Conservatives are filled with righteous — er, self-righteous — indignation over the fact that Occupy Boston’s presence in Boston’s Dewey Square meant a Saturday fundraiser for the poor had to be canceled. And they’re crowing over $3,700 or so donated by conservatives to take the place of money that could have been raised had the Rose F. Kennedy Greenway Conservancy been able to hold its “Greenway Mobile Food Fest” event Saturday.

Here’s why this rings a little hollow:

Conservative leaders have been the ones resisting steps to improve the economy immediately because they claim they want to focus on long-term fiscal improvements. For instance, in June when the debt ceiling debate was reaching the crisis stage, Democrats proposed tax cuts for business owners — normally the kind of thing that would have Republics writhing in ecstasy on Congressional carpets. Its policy conservatives and Republicans call for constantly. But the proposal got a tepid response, with U.S. Sen. Lamar Alexander, a Tennessee Republican and chairman of the Senate Republican conference, summing up the party attitude as:

“We don’t need short-term gestures. We need long-term fundamental changes in our tax structure, in our regulatory structure, that people who create jobs can rely on.”

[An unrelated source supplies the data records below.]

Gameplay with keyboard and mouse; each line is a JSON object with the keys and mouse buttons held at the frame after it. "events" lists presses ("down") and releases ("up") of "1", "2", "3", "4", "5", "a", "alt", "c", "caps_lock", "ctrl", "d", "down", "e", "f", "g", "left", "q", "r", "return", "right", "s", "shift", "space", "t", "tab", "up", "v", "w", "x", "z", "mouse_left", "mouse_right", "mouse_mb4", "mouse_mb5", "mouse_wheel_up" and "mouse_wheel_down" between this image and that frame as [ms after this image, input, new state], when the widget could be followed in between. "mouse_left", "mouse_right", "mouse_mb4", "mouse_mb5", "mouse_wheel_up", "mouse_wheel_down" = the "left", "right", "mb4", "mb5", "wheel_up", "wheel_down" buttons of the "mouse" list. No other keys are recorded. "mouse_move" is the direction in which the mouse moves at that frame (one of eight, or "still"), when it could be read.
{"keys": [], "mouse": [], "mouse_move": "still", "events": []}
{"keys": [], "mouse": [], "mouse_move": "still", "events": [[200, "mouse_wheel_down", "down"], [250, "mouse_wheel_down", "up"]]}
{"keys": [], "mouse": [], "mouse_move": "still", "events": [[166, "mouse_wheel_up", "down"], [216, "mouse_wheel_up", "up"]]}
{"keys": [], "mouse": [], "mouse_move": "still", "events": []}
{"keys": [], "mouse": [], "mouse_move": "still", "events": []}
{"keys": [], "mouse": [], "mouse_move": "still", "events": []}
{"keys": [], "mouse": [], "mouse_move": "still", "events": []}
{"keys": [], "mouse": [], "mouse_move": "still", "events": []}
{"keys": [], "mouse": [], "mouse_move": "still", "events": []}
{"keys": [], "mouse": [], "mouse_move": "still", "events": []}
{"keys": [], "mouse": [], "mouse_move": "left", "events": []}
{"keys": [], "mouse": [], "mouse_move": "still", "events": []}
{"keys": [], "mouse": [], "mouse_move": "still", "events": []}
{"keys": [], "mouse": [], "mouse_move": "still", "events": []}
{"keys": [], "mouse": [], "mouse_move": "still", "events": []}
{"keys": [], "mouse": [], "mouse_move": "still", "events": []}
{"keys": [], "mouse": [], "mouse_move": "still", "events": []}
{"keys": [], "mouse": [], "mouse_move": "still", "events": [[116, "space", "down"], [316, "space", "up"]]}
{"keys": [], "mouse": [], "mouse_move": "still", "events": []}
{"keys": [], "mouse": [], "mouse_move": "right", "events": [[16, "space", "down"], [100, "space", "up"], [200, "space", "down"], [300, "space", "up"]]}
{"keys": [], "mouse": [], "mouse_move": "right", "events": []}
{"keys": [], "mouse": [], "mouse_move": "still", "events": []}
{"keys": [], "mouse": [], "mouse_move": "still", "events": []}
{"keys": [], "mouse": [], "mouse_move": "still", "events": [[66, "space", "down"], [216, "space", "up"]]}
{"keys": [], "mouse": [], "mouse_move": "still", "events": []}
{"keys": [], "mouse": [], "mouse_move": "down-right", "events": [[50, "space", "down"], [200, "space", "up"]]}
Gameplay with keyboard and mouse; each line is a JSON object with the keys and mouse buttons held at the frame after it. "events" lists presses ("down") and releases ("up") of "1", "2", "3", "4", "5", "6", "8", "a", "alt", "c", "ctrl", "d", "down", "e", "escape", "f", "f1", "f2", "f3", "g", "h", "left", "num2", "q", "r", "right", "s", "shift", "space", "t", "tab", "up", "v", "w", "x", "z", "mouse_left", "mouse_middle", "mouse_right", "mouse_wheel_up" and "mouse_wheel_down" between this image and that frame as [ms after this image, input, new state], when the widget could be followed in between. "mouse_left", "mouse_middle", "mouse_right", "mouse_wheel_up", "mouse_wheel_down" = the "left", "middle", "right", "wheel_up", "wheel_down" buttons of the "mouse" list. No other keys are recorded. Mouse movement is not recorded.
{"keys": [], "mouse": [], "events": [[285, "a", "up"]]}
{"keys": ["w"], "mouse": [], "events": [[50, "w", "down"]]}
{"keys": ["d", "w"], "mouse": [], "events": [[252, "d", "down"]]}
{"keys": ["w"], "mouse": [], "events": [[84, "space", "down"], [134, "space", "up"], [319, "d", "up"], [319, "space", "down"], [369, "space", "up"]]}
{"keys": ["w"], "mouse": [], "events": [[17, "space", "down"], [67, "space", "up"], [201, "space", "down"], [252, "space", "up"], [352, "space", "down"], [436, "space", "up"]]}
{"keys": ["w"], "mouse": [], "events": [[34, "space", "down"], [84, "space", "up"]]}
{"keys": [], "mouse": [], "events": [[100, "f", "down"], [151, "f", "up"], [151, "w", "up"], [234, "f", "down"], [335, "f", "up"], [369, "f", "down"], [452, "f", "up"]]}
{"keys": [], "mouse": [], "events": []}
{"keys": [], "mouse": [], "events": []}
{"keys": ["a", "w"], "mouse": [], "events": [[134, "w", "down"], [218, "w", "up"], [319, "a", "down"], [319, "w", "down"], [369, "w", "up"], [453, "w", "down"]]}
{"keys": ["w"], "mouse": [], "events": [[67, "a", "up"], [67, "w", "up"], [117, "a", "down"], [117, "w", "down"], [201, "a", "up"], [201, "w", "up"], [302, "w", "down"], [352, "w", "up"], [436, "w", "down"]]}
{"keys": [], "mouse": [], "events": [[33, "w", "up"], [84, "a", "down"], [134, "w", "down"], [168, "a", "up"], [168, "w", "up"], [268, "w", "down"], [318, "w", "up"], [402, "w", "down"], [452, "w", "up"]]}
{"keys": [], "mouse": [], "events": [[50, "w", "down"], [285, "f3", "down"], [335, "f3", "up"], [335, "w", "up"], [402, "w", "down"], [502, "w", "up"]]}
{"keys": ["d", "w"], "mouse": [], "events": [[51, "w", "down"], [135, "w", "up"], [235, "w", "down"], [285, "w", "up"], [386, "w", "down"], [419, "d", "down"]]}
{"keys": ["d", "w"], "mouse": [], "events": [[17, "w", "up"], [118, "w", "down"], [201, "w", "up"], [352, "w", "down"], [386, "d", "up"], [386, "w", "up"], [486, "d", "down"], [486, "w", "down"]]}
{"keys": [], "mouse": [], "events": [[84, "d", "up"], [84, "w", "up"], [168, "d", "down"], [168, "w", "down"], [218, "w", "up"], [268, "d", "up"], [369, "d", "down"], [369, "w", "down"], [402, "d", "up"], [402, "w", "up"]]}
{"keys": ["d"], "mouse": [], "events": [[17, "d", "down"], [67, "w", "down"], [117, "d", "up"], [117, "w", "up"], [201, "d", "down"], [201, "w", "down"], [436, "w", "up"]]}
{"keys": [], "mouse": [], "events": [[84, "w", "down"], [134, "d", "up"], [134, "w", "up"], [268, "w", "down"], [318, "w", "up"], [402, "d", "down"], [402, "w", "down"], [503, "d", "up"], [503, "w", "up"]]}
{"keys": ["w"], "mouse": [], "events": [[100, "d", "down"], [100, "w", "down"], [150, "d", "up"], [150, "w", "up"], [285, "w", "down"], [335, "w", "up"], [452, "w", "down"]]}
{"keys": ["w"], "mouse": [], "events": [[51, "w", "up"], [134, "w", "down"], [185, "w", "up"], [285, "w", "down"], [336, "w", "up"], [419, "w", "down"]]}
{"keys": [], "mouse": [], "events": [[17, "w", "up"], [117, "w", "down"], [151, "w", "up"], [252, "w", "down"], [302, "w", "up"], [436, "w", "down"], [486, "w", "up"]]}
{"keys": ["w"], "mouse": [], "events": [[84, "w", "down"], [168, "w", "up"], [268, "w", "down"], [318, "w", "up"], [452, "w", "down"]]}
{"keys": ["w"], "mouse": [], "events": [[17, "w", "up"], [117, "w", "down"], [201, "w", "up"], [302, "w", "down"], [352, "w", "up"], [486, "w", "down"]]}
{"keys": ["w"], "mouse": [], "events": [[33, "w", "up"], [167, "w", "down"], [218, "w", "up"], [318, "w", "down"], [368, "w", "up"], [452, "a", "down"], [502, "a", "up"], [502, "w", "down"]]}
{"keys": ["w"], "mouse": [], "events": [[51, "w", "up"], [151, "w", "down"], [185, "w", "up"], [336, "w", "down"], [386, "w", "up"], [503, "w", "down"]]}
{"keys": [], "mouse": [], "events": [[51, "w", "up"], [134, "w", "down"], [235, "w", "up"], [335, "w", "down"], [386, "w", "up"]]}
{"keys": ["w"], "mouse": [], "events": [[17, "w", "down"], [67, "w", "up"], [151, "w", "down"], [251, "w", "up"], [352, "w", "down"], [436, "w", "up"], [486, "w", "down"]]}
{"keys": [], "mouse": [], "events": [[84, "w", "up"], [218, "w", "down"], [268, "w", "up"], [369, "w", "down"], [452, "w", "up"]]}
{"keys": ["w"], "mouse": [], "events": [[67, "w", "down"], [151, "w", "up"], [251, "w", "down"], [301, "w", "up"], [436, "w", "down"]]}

Occupy Boston is pushing for long-term solutions to the country’s gaping imbalance between the  richest citizens and the rest. One fundraiser is not a solution to the imbalance; it’s just one tiny step to make up for the imbalance temporarily, and it will have to be followed by another and another and another.

Downtrodden people who must go without also have a history of going without on purpose if it helps them in the long run, with the Montgomery, Ala., bus boycott starting in 1955 being a key example. It lasted more than a year, and one reason the buses got integrated was the losses being suffered by business owners in downtown Montgomery.

While it’s nice conservatives are contributing more than $3,000 this weekend toward tackling poverty and hunger, Occupy Boston is obviously not a fundraiser and it’s not about short-term solutions. The participants are calling for systemic change.

You might almost say that Occupy Boston is a statement in itself, sort of like:

“We don’t need short-term gestures. We need long-term fundamental changes in our tax structure, in our regulatory structure, that 99 percent of the country can rely on.”